- [WORK ORDER]:
Every line from the one with "width:1px; height:22px; background:#c9c9c9;" to the one with "width:16px; height:19px; border-left:1px", including those two, is to be copied exactly; all other lines of the entries below are left out.

- [PROVIDED RECORDS]:

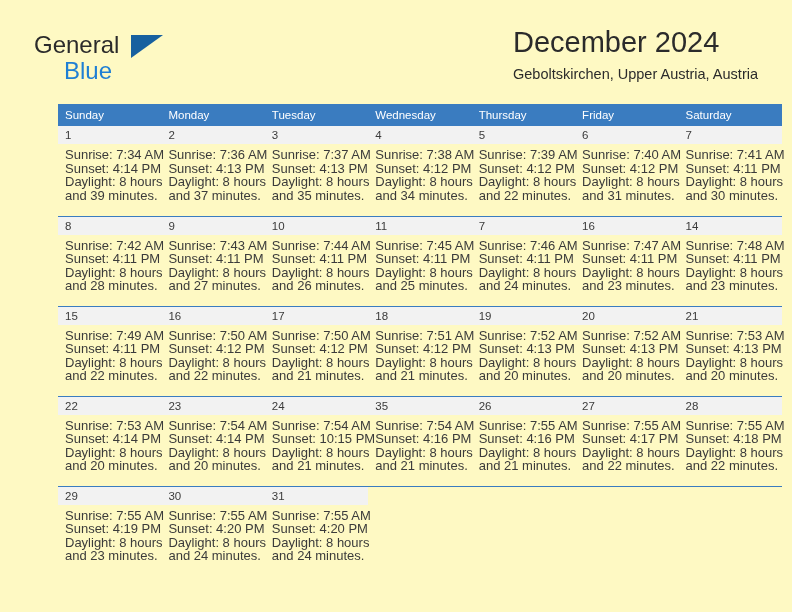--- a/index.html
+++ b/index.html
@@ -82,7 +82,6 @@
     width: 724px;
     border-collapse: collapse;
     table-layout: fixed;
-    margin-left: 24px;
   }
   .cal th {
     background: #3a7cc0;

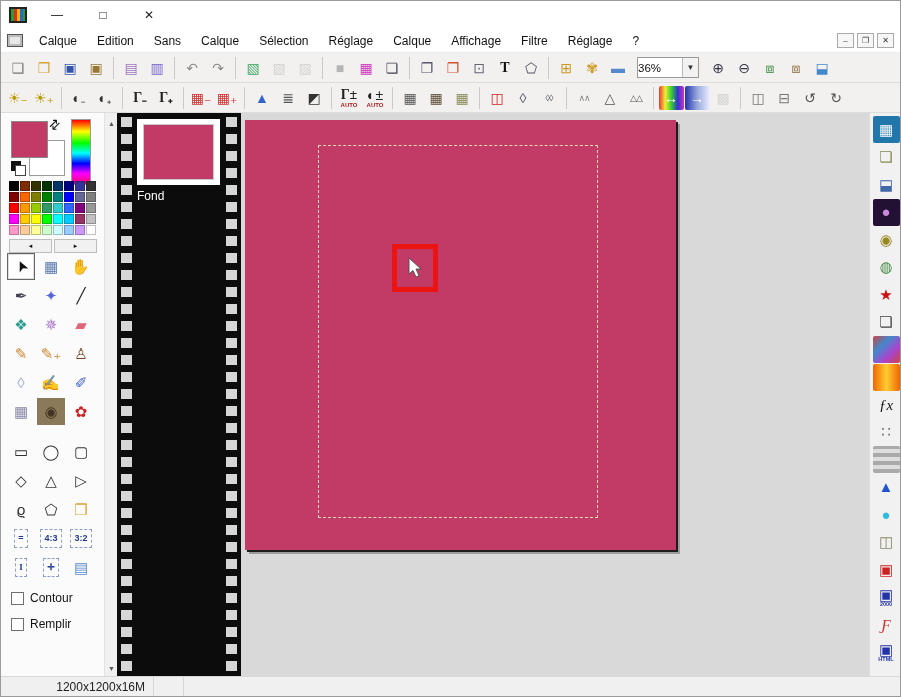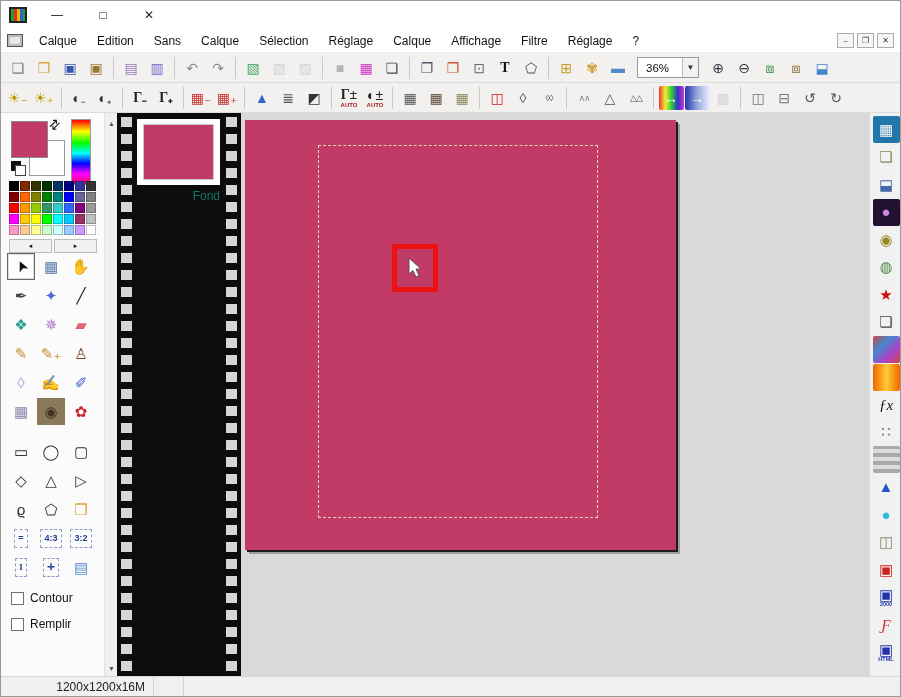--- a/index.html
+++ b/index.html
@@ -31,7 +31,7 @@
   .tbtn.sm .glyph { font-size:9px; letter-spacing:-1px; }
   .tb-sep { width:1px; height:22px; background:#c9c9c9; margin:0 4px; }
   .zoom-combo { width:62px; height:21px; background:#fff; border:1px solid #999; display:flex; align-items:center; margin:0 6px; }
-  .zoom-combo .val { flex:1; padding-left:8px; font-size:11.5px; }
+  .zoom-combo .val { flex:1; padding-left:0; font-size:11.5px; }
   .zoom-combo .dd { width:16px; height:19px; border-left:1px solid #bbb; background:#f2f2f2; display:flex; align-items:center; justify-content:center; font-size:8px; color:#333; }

* * *

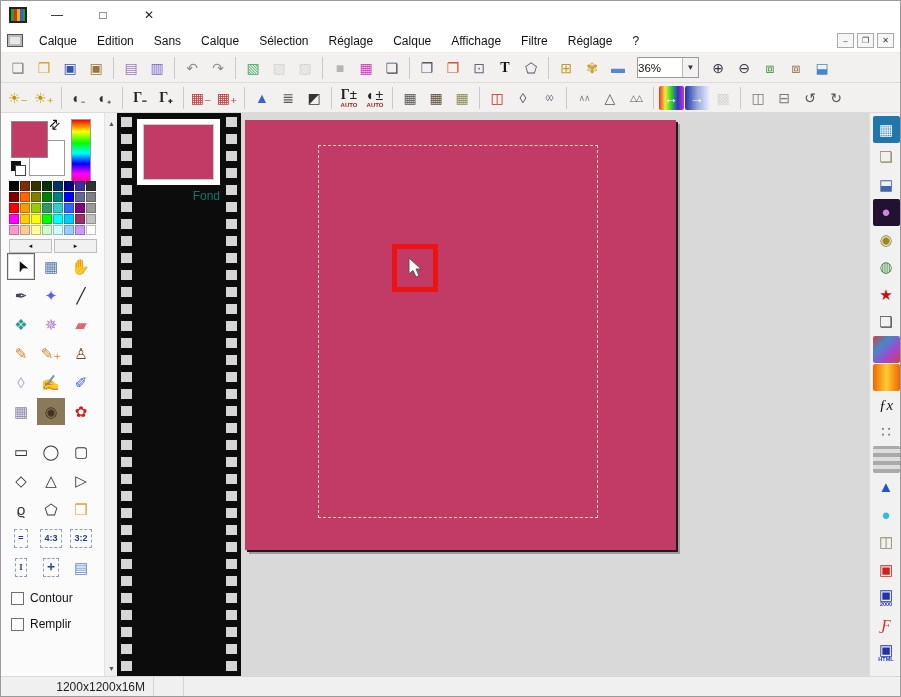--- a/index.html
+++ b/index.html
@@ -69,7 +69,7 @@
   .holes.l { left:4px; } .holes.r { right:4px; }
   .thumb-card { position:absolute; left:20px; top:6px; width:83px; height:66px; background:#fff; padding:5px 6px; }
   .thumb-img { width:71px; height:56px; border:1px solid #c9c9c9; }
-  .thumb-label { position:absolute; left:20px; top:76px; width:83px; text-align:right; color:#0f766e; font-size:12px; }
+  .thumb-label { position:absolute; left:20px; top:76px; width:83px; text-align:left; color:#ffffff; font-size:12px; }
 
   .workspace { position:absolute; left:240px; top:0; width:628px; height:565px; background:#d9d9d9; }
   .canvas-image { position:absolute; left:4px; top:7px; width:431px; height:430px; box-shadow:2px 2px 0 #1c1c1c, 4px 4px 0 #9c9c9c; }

- [RESPONSE]:
   .tb-sep { width:1px; height:22px; background:#c9c9c9; margin:0 4px; }
   .zoom-combo { width:62px; height:21px; background:#fff; border:1px solid #999; display:flex; align-items:center; margin:0 6px; }
-  .zoom-combo .val { flex:1; padding-left:8px; font-size:11.5px; }
+  .zoom-combo .val { flex:1; padding-left:0; font-size:11.5px; }
   .zoom-combo .dd { width:16px; height:19px; border-left:1px solid #bbb; background:#f2f2f2; display:flex; align-items:center; justify-content:center; font-size:8px; color:#333; }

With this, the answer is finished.